Pour cela, la municipalité propose de transformer Paris en « ville éponge » en désimperméabilisant au moins à 55 % de ses sols d’ici à 2050. Elle entend aussi améliorer la collecte des eaux pluviales grâce à des installations comme le bassin d’Austerlitz (XIIe). Car l’eau de pluie, qu’elle soit trop abondante ou trop rare comme actuellement — un arrêté de vigilance sécheresse court depuis le 11 juillet à Paris — est encore trop peu utilisée. Aujourd’hui, elle est en grande partie rejetée dans le réseau d’assainissement où elle est mélangée aux eaux usées, lesquelles sont traitées dans des stations d’épuration.

Antoine Guillou, adjoint à la maire de Paris en charge notamment de la propreté de l’espace public et de l’assainissement, tire un bilan « encourageant » du premier ParisPluie « 150 ha végétalisés et 950 000 m3 d’eaux de pluie en moyenne qui ont évité les égouts chaque année depuis sa mise en application, notamment grâce à la désimperméabilisation. » Mais la majorité estime aujourd’hui qu’il faut aller plus loin. « La Ville de Paris est une ville radiateur. La Ville fait énormément mais il faut accélérer et repenser l’urbanisme totalement différemment, comme une ville éponge », plaide Chloé Sagaspe, élue écologiste et vice-présidente de la 8e commission (environnement – climat et biodiversité, et propreté) au Conseil de Paris.

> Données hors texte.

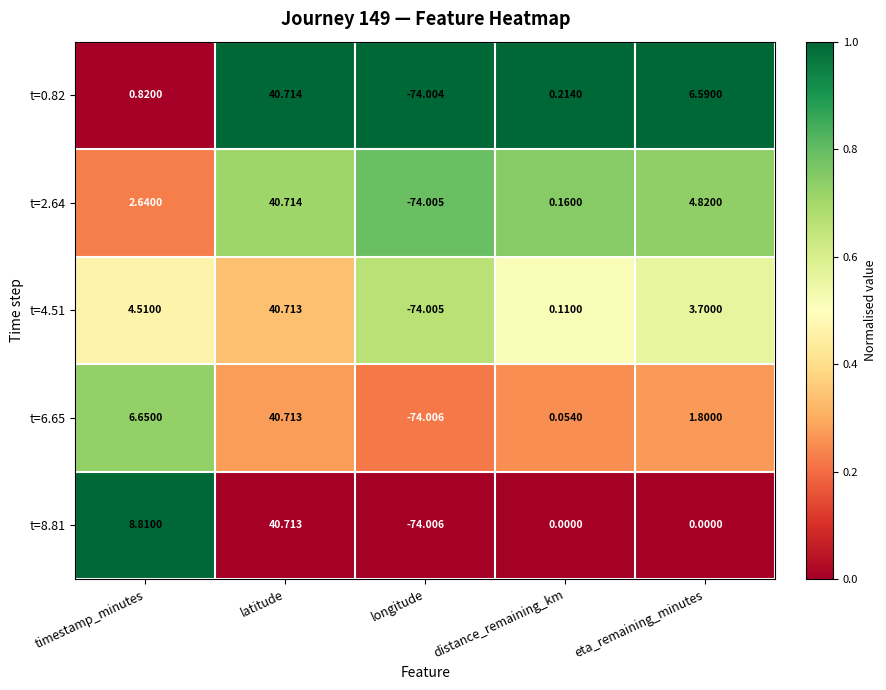

Which category has the highest value in the t=8.81 series?

latitude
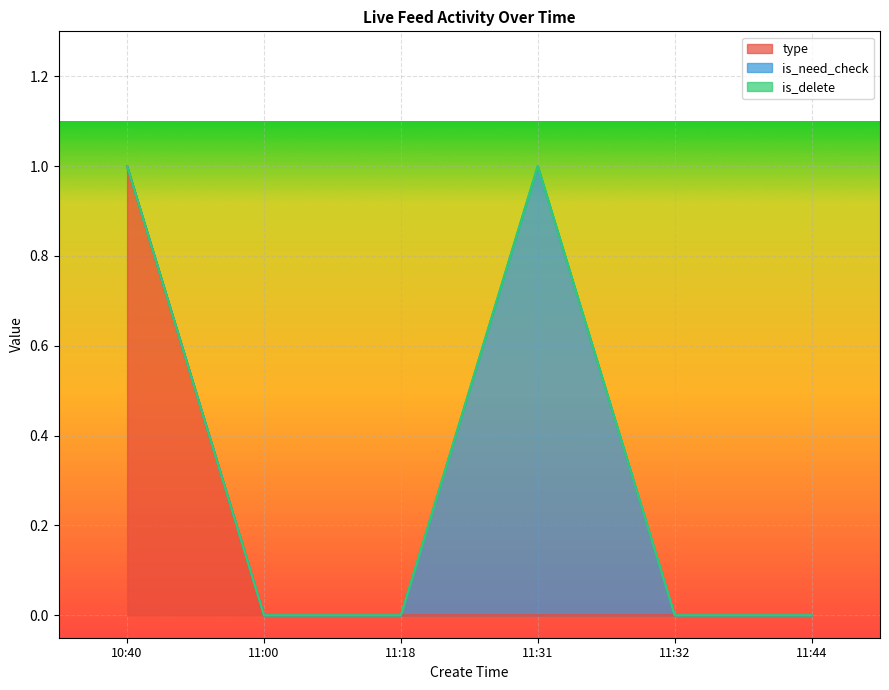

What is the difference between the maximum and minimum values in the type series?

1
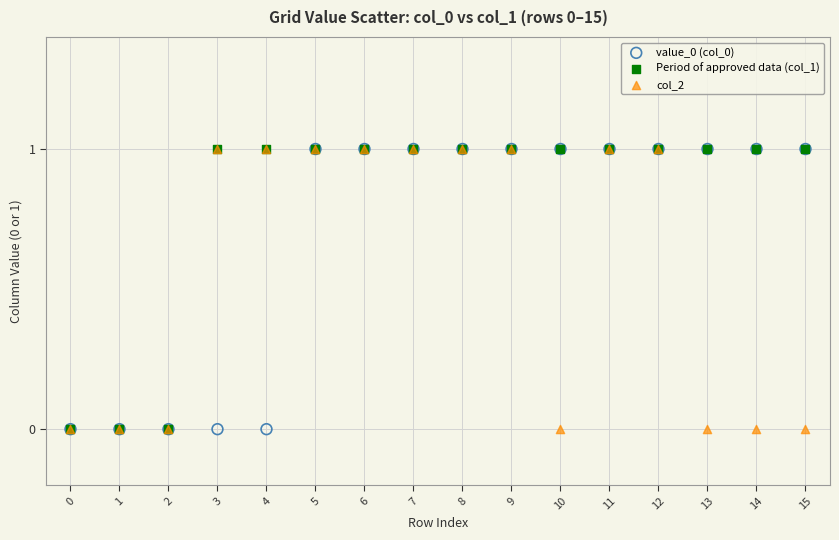

What are all the series names shown in the legend?

value_0 (col_0), Period of approved data (col_1), col_2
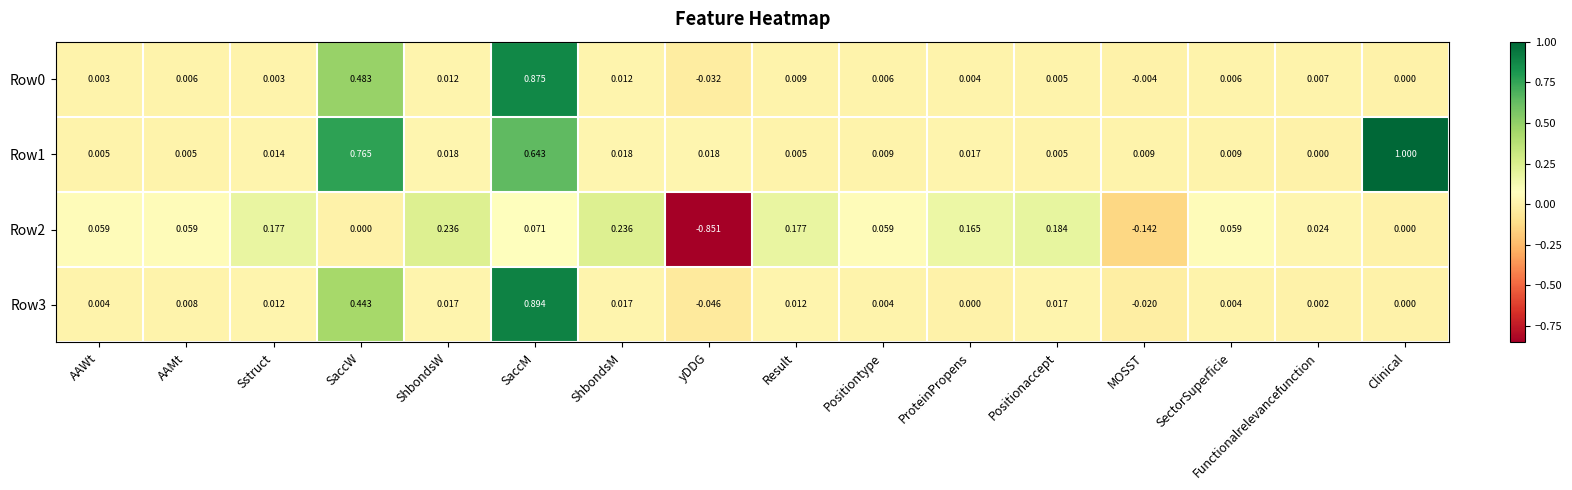

Which category has the highest value in the Row3 series?

SaccM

Plus de bouches de récupération

Pour mieux la récupérer, la Ville mise sur l’installation de bouches de récupération d’eau en bord de chaussée. Le XIIIe arrondissement en fait l’expérimentation avec la récente installation, rue Brillat-Savarin, de ces ouvertures au pied des jardinières. Elles permettent à l’eau de pluie de venir s’écouler directement dans les plantations, moyennant un filtre pour certaines « afin de retenir les polluants, métaux lourds et hydrocarbures issus de la route », explique Marie Gantois, cheffe de la division expertises sol et végétal de la Ville de Paris.

Ces aménagements permettront d'éviter à 430m3 d'eau de se retrouver dans les égoûts. LP/Sarah KrakovitchCes aménagements permettront d’éviter à 430m3 d’eau de se retrouver dans les égoûts. LP/Sarah Krakovitch

Déjà utilisée dans certaines villes de Seine-Saint-Denis, la bouche de récupération d’eau pourrait permettre non seulement de faire des économies, cette eau ne passant plus par les stations d’épuration, mais aussi de transformer davantage de lieux en îlots de fraîcheur, dans une ville où le ratio d’espaces verts par habitant est très faible.

Les chantiers de désimperméabilisation des sols, eux, s’annoncent complexes en certains points de la capitale, où la densité de construction et les réseaux souterrains compliquent ce type d’aménagements. « La plupart du territoire parisien est imperméabilisé. Il faut faire une révolution haussmannienne à l’envers, préconise Chloé Sagaspe. Il faut plus de plantations en pleine terre, notamment dans les quartiers populaires. Viser les arrondissements qui sont déficitaires. Mais il y a la difficulté des réseaux en sous-sol », admet-elle, encourageant « une politique au cas par cas ».

Un profit pour les îlots de fraîcheur

« Déconnecter cette eau des réseaux d’égouts permettrait de limiter les aléas et de faire « réintégrer le cycle de l’eau » à l’eau pluviale, ajoute Cyril Doizelet, ingénieur au sein du Service technique de l’eau et de l’assainissement de la Ville. Pour lui, environ 430 m3 d’eau de pluie pourraient ainsi échapper aux égouts parisiens chaque année. De quoi profiter aux végétaux « absorbent l’eau et servent, notamment lors de fortes chaleurs, d’îlots de fraîcheurs » comme sur la place de Catalogne (XIVe), fait valoir Antoine Guillou. Pas de quoi convaincre Chloé Sagaspe, pour qui « les forêts urbaines sont des gadgets environnementaux qui coûtent très chers ».

Ce PlanPluie doit enfin prendre en compte le parc privé, où le dispositif CoprOasis créé en 2023 permet aux copropriétaires de bénéficier d’aides financières et techniques pour récupérer les eaux de pluie afin d’arroser les plantes et de nettoyer les espaces communs. Une eau de pluie mieux collectée doit enfin permettre de préserver une bonne qualité d’eau dans la Seine, alors que trois sites de baignade pérennes ont ouvert pour l’été.